#### ABOUT THIS TASK
Find and copy each line in the material below where the string "height" occurs.

#### SOURCE MATERIAL
────────────────────
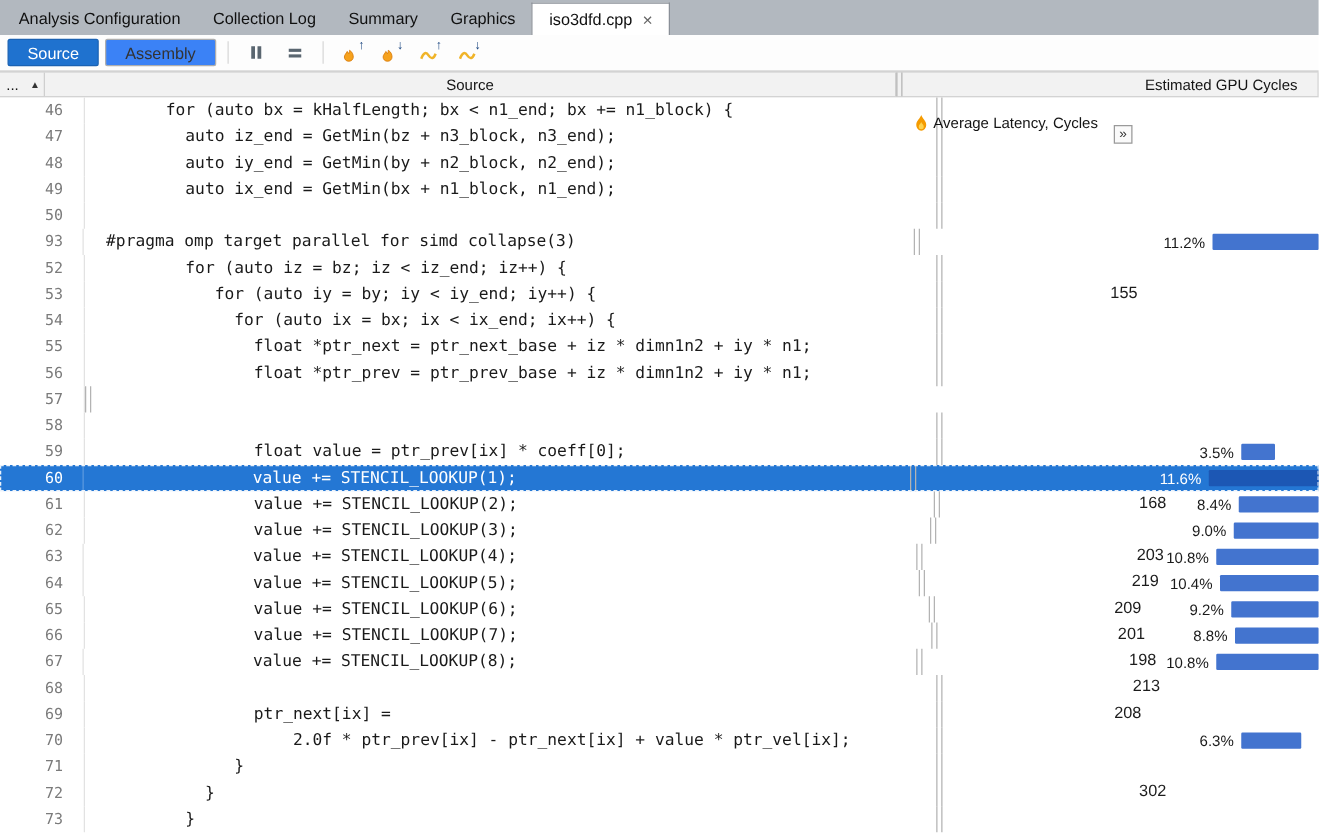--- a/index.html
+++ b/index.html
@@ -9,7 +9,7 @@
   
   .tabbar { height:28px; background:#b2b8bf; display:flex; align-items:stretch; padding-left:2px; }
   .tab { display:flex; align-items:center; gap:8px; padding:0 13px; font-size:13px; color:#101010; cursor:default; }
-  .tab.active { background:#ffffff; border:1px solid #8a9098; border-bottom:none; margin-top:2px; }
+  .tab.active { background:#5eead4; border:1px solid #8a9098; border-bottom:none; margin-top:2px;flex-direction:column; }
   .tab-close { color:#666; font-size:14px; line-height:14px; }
────────────────────
#### COMPLETED EXERCISE
   .tabbar { height:28px; background:#b2b8bf; display:flex; align-items:stretch; padding-left:2px; }
   .tab-close { color:#666; font-size:14px; line-height:14px; }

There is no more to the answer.